TEXT PROVIDED
+===+
Anonymous Monk has asked for the wisdom of the Perl Monks concerning the following question:

Hi all, I have a spreadsheet with around 47 columns and n number of rows. I only need certain columns for further processes in my script.


Ideally, I would need the values from first , third and the columns from 13 -49. I would like to print these in comma separated format like this/assign the values to a variable($id, $snum, @rs)/or in a hash :
1, 23,45, 454,54,45,656,56,565,65,.... 2,343,4545, 5656,56,6767,67,6,767,6,76,767,... 3,454, 56546,4545,6,45,64,5,45,4,5,4,54,54,5,4,...
+===+
STORED DATA
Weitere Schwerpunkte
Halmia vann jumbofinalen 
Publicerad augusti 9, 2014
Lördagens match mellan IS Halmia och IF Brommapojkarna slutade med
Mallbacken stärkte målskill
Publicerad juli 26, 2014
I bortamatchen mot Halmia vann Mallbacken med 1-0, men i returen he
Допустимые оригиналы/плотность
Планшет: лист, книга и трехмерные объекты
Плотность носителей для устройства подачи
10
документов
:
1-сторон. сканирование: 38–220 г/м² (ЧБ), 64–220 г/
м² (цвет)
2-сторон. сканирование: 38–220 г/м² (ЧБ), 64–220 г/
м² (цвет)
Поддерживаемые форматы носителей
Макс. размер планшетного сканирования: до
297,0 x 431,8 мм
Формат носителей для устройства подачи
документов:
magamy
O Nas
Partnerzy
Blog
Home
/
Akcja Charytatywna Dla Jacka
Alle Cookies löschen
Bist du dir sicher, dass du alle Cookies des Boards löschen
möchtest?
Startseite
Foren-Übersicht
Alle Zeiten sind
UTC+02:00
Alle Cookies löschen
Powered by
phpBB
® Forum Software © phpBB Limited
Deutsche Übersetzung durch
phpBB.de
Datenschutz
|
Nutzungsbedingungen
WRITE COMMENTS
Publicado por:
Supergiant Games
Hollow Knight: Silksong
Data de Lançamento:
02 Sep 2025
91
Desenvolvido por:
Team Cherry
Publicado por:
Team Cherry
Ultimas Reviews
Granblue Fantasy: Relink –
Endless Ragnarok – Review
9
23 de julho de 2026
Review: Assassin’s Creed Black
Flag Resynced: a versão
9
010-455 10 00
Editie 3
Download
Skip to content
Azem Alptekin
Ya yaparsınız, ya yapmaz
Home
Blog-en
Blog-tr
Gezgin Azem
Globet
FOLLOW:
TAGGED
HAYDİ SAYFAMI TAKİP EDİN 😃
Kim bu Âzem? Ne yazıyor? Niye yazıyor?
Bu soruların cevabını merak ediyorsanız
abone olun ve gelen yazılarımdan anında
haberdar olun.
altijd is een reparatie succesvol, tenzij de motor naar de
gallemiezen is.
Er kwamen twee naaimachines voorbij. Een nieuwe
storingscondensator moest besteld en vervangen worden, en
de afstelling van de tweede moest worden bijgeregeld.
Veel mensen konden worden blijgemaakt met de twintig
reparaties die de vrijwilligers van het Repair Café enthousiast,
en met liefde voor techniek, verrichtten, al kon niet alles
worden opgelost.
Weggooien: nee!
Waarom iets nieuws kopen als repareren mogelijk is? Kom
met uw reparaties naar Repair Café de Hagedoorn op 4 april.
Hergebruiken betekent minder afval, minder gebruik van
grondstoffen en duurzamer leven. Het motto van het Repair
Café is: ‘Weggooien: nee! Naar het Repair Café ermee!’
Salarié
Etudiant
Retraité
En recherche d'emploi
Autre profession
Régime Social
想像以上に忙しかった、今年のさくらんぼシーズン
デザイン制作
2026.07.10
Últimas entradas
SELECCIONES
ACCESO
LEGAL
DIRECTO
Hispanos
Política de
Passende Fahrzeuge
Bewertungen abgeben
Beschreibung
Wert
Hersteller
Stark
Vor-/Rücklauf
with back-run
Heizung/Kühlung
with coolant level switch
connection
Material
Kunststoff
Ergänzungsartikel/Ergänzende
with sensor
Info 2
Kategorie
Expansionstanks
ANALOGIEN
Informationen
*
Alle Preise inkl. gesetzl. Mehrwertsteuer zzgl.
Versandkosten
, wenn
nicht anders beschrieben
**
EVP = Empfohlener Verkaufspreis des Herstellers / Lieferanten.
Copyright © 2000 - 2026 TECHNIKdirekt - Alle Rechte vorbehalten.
+===+
STUDY QUESTIONS
1. In the forum question, in what format does the writer want the selected values printed?
2. Give the part of the forum question starting at "Anonymous Monk has" and ending at "in my script." again, changing "spreadsheet" to "workbook".

LIST OF SOLUTIONS
1. Comma separated format.

2.
Anonymous Monk has asked for the wisdom of the Perl Monks concerning the following question:

Hi all, I have a workbook with around 47 columns and n number of rows. I only need certain columns for further processes in my script.